_TEXTO DEL EJERCICIO:_
Como parte de sus ejecutorias de estímulo al surgimiento de nuevos valores en las diferentes modalidades del arte, propició la realización de exposiciones ambulantes de pintura, dibujo y grabado que tenían por escenario las diferentes escuelas de arte y música establecidas bajo su iniciativa al frente de la Dirección de Bellas Artes.
Mientras dirigía uno de esos novedosos eventos visitó, por primera vez, la población de Loma de Cabrera. La impresión que recibió en esta pintoresca comunidad fronteriza enclavada entre montañas, con sus descollantes paisajes surrealistas, sus calles y viviendas impregnadas del incontaminado sabor pueblerino y con sus ríos de impetuosas y cristalinas aguas, le impactó de tal manera que quedó prendado para siempre de la población y sus gentes. A tal extremo que, en una repentina actitud, que solo tiene cabida y explicación en el ámbito de lo insondable, planteó en tono profético su soberana petición, como voluntad postrera, de ser enterrado en el cementerio de la citada localidad al llegar la hora de su muerte.
Tal vez intuía la cercana llegada del encuentro con la parca, puesto que el 14 de marzo de 1950 falleció en el Park East Hospital de la ciudad de Nueva York, víctima de una fatal dolencia que minó su resistencia hasta arrancarle la vida.

_TAREAS DEL EJERCICIO:_
A: ¿Puedes repetir sin cambios el fragmento del texto del ejercicio que empieza con "Mientras dirigía uno" y sigue hasta "de su muerte."?
B: ¿Concuerdan con el texto del ejercicio estas afirmaciones? Responde sí o no a cada una y cita las palabras decisivas: (i) La primera visita a Loma de Cabrera tuvo lugar durante uno de los eventos que dirigía. (ii) La muerte ocurrió en un hospital de Santo Domingo. (iii) La petición fue ser enterrado en el cementerio de Loma de Cabrera.

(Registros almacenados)

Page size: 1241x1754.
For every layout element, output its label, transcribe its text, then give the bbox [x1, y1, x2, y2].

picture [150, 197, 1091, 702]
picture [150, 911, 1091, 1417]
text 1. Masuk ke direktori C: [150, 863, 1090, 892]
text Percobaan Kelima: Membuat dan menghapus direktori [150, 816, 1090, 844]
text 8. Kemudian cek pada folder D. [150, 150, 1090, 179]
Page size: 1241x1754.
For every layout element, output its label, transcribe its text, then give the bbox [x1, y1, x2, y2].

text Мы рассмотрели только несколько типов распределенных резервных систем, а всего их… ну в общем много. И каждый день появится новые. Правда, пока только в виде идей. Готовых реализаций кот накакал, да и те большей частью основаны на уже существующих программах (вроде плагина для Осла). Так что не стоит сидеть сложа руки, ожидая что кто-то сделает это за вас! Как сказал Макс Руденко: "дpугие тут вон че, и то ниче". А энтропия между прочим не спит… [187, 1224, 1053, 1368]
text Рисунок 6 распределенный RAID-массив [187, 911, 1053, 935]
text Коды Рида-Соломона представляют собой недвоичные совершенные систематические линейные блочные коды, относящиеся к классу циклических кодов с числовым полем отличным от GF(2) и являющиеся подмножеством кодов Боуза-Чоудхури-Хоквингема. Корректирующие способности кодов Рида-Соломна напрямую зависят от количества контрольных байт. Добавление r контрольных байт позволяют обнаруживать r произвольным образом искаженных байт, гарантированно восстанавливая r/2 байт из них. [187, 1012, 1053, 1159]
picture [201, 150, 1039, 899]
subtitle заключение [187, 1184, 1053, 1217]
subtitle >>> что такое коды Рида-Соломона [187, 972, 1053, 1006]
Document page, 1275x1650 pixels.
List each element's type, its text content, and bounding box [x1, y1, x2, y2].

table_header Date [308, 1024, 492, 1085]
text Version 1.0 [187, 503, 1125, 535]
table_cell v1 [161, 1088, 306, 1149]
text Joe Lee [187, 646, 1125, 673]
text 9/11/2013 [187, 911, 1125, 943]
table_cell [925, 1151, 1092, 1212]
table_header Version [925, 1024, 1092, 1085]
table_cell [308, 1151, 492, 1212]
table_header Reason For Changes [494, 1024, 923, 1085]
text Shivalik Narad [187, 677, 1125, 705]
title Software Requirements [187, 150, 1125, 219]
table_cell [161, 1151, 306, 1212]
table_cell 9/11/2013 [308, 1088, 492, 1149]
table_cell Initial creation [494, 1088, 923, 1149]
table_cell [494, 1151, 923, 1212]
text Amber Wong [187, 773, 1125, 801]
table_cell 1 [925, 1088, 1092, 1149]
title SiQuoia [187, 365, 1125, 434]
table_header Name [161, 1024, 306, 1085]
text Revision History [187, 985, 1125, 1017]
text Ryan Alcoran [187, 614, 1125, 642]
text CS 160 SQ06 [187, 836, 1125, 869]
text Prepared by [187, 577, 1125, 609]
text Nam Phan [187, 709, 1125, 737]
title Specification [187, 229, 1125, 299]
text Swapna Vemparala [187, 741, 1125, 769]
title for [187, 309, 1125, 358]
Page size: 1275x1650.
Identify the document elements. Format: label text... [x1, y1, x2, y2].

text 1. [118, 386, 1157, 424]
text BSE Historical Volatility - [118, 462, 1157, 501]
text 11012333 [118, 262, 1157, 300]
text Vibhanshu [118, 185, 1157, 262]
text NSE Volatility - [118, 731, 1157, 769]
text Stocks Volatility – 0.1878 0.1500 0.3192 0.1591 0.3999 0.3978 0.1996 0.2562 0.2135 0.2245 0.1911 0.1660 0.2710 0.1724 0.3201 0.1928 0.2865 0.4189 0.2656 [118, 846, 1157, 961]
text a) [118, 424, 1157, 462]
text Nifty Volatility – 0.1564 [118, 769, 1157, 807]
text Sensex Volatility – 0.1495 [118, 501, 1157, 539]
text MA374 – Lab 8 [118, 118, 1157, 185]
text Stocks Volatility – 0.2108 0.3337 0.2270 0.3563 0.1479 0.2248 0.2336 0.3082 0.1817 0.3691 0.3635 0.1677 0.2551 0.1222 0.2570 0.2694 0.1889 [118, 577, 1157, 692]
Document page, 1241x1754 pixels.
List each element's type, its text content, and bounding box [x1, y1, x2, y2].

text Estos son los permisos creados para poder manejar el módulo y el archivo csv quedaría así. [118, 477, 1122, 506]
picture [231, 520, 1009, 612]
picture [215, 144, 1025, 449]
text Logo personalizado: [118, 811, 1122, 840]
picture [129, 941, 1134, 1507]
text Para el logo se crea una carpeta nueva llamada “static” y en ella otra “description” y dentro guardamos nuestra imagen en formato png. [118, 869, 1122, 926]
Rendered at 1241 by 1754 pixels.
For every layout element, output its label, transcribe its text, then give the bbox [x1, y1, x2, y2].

_LISTA DE RESPUESTAS:_
A:
Mientras dirigía uno de esos novedosos eventos visitó, por primera vez, la población de Loma de Cabrera. La impresión que recibió en esta pintoresca comunidad fronteriza enclavada entre montañas, con sus descollantes paisajes surrealistas, sus calles y viviendas impregnadas del incontaminado sabor pueblerino y con sus ríos de impetuosas y cristalinas aguas, le impactó de tal manera que quedó prendado para siempre de la población y sus gentes. A tal extremo que, en una repentina actitud, que solo tiene cabida y explicación en el ámbito de lo insondable, planteó en tono profético su soberana petición, como voluntad postrera, de ser enterrado en el cementerio de la citada localidad al llegar la hora de su muerte.

B:
(i) Sí: "Mientras dirigía uno de esos novedosos eventos visitó, por primera vez, la población de Loma de Cabrera".
(ii) No: "falleció en el Park East Hospital de la ciudad de Nueva York".
(iii) Sí: "de ser enterrado en el cementerio de la citada localidad al llegar la hora de su muerte".